A solid comprising: a generation unit; and a selection unit that resets the potential of the pixel by selecting at least one of the signals generated by the first and second generation units or reads out the photoelectric charge accumulated in the pixel. In the imaging apparatus, the selection unit may be configured to select a reset signal generated by the first generation unit according to the number of input start signals, and then select a readout signal generated by the second generation unit. A solid-state imaging device characterized by changing time. 2. A first generating means for generating a reset signal for resetting a potential of a pixel, and a second generating means for generating a read signal for reading out photoelectric charges accumulated in the pixel.

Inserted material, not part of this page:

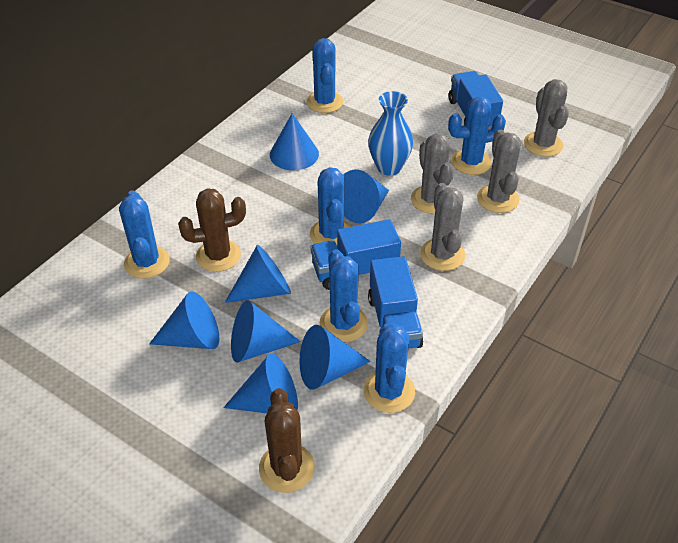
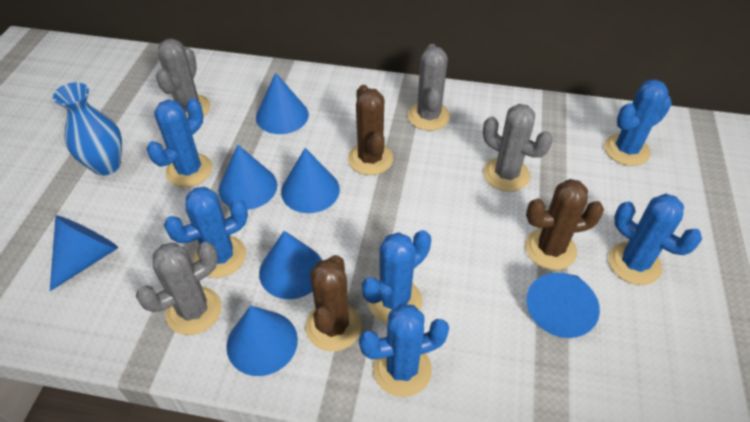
blue truck: 3 -> 0
brown cactus: 2 -> 3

A solid comprising: a generation unit; and a selection unit that resets the potential of the pixel by selecting at least one of the signals generated by the first and second generation units or reads out the photoelectric charge accumulated in the pixel. In the imaging apparatus, the selection unit selects a reset signal generated by the first generation unit in accordance with a time from when a first start signal is input to when a second start signal is input, A solid-state imaging device, wherein the time until the readout signal generated by the second generation unit is selected is changed. 3. The solid-state imaging device according to claim 2, wherein the selection unit includes a counter that outputs a binary signal according to the number of inputs of the start signal or a time between the first and second start signals. apparatus. 4. A first AND circuit for calculating an AND of a signal based on a binary signal output from the counter and the start signal, and an output signal of the first AND circuit and first and second 4. The solid-state imaging device according to claim 3, further comprising a second and a third AND circuit that calculates a logical product of each of the signals generated by the generating unit. 5. The image processing apparatus according to claim 1, further comprising: a third generation unit configured to generate a transfer signal for transferring a photocharge generated by a photoelectric conversion element in the pixel to a transfer region; The solid-state imaging device according to any one of claims 1 to 4, wherein one of the signals generated by the second generation unit is selected. 6. The solid-state circuit according to claim 5, further comprising: a fourth AND circuit that calculates an AND of the output signal of the first AND circuit and the signal generated by the third generating unit. Imaging device. 7. The solid-state imaging device according to claim 1, wherein the pixel includes a MOS imaging device. 8. A solid-state imaging device according to claim 1, an optical system that forms an image on the solid-state imaging device, and a signal processing circuit that processes an output signal from the solid-state imaging device. And a solid-state imaging system.